Tornado is textbook avant garde and I found it immediately accessible and delicious.  It has a lot of the conspicuous instruments of the subgenre.  You get horns pretending to be screeching or farting or grinding the edge of a surgeon’s blade, passages that narrow to a single instrument or two pensively weaving a tale and then explode into a circus of sound, a little cookie monster warbling, and the occasional romantic waltz. 
The trick is in the weaving.  Each turn has to keep you interested and some have to make you want to cry.  Our lives are made up of vast array of sounds and stories.  Passion rises out of the burdens of flesh.  This music works that kind of magic. 

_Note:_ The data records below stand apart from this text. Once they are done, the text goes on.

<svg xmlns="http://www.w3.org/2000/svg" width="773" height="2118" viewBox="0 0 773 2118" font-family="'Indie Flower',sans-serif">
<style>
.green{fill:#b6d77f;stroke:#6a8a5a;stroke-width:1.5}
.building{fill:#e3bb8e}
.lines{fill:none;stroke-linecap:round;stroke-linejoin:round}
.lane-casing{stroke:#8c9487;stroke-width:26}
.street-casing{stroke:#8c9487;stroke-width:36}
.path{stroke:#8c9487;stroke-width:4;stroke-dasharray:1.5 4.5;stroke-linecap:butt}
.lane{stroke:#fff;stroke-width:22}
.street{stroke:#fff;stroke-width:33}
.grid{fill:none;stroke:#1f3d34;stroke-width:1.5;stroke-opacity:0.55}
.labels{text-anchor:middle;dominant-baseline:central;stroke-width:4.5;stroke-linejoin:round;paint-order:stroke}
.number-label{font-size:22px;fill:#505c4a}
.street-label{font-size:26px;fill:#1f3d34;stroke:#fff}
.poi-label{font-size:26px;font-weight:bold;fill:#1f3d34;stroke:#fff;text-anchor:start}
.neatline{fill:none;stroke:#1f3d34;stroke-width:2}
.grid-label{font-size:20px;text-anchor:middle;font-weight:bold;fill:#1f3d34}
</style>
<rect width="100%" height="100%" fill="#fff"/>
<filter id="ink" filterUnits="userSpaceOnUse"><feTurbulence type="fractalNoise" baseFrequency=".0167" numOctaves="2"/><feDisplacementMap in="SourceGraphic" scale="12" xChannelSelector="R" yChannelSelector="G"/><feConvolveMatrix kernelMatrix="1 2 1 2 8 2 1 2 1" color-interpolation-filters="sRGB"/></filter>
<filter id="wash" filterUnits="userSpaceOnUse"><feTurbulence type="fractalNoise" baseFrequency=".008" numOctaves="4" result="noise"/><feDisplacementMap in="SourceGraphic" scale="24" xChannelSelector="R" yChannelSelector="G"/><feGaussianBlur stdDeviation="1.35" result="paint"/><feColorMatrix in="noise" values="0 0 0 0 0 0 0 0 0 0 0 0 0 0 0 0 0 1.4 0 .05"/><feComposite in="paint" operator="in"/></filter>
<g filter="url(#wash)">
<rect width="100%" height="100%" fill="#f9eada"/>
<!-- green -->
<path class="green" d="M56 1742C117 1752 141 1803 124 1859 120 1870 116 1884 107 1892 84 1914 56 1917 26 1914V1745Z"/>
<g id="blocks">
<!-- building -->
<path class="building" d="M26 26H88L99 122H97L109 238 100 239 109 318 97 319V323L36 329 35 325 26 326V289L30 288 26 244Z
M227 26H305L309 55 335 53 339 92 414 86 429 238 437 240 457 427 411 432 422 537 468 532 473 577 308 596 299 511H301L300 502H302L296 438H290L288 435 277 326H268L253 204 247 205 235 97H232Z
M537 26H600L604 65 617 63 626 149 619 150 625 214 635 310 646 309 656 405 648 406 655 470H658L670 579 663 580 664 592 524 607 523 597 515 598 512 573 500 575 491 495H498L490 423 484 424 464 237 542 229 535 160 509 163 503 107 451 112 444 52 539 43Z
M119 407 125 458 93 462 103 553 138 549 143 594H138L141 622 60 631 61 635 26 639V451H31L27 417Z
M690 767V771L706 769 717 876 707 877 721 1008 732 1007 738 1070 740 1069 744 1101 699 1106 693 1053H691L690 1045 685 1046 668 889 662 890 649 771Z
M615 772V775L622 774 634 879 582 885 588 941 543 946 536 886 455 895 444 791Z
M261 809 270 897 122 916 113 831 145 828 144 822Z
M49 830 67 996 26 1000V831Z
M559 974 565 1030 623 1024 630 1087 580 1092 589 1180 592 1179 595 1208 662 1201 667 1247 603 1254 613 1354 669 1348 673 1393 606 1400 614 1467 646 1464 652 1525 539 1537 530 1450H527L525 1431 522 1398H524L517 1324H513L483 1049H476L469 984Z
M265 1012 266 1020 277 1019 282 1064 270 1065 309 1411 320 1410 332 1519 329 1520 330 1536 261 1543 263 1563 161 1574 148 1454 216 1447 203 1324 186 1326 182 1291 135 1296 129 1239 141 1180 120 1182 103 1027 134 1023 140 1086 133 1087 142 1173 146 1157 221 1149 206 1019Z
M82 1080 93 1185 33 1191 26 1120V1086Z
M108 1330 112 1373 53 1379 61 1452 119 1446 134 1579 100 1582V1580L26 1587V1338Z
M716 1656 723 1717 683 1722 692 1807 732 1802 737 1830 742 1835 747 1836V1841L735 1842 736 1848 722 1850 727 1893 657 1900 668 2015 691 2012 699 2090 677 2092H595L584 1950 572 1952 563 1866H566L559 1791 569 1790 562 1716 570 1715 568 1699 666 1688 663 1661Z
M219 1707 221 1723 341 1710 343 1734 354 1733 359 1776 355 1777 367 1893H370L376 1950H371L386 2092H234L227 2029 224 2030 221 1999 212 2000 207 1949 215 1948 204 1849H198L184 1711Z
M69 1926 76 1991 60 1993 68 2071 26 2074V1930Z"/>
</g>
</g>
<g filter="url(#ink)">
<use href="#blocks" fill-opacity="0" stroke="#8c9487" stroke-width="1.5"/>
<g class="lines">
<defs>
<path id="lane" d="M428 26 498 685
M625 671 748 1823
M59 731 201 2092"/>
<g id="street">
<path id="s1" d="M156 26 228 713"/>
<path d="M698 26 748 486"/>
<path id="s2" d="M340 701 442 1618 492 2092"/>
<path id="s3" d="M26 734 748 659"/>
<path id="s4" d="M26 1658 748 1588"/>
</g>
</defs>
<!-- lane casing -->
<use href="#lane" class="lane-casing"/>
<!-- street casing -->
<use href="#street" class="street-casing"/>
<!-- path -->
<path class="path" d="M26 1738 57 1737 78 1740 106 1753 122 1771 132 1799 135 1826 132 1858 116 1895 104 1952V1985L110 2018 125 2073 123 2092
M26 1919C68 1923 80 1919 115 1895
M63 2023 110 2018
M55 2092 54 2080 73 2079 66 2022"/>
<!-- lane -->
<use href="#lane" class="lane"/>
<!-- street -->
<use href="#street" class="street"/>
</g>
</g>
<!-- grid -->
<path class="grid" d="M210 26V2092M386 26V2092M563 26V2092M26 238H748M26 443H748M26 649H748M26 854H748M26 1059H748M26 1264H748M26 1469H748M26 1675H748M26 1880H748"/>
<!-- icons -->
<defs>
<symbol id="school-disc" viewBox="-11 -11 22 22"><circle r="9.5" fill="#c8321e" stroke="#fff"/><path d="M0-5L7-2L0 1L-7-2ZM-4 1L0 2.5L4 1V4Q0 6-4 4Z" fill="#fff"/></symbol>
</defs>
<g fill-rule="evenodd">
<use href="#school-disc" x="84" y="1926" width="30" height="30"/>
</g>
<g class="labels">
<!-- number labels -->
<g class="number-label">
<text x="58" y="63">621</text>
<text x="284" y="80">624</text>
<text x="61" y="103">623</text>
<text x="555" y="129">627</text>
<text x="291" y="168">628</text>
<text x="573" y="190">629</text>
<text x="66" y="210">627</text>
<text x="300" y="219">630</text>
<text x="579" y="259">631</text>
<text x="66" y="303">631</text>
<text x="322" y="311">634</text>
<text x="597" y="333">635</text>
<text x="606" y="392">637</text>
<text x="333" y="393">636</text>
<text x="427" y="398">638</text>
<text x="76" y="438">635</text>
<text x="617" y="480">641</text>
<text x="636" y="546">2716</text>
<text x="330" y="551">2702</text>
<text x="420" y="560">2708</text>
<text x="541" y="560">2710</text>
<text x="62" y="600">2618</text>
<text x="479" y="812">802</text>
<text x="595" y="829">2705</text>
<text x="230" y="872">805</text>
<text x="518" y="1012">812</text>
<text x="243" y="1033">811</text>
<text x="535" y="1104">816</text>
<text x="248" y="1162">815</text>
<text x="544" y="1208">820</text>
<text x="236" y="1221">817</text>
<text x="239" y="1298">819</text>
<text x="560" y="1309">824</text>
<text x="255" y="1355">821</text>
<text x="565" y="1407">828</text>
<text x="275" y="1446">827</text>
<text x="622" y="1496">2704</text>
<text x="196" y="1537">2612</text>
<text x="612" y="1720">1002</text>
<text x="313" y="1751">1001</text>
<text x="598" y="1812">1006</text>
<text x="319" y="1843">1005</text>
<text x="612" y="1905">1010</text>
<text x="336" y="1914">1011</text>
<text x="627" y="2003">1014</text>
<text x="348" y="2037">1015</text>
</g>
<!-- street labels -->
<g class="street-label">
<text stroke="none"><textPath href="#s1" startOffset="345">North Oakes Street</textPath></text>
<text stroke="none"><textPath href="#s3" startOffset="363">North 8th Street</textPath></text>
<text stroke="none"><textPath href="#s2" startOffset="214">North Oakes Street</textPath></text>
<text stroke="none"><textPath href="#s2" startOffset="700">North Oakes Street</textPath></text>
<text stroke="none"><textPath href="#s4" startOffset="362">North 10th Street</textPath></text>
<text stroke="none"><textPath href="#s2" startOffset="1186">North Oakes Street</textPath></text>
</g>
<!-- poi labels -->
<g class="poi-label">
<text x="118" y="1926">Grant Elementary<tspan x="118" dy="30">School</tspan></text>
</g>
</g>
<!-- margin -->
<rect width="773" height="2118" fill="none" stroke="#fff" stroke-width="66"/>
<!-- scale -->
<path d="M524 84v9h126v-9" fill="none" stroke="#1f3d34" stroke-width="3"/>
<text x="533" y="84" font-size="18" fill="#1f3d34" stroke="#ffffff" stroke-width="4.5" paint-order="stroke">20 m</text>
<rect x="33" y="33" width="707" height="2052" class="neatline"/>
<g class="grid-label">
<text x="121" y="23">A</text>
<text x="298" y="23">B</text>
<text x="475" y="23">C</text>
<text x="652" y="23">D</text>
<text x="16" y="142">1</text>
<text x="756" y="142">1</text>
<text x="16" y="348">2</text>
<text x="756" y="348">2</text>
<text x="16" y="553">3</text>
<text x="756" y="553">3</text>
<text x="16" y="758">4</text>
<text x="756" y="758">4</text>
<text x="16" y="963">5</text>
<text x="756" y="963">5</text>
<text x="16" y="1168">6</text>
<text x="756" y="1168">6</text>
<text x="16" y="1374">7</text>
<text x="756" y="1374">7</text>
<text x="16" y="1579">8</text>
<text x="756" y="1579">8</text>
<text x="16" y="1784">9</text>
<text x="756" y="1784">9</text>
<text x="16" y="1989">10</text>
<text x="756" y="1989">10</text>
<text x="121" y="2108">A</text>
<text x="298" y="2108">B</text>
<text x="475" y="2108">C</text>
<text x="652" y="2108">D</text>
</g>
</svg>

Fujii and Tamura are Japanese, I am guessing.  Pruvost and Orins are borrowed from the “French improvisers collective” Muzzix.  I am not sure what an improvisers collective is, or how many are running around loose, but the pairing of the two cultures pays dividends.  We get some Asian bells followed by horn work that could properly introduce a bull fight.  We also get, I think, a little spookiness.  That impression may be due to the fact that I watched The Conjuring yesterday.  If so, it is a testament to the power of this music to draw in elements of my own consciousness. 
This music is evidence of the existence of entire jazz worlds that most listeners and even collectors might easily be unaware of.  Satoko Fujii is obviously a master and a visit to her website reveals a rich catalog of recordings.  That such music can be recorded is evidence that such worlds can be easily visited by wanders who fly about in their internet tardis.  Tornado was released by Circum-Libra Records.  You can also get solo recordings by Fujii (Gen Himmel) and Tamura (Dragon Mat) on Libra Records.  I will review these in short order. 
I urge you to seek out and purchase these recordings.  This is music worth investing money, time, and heart in.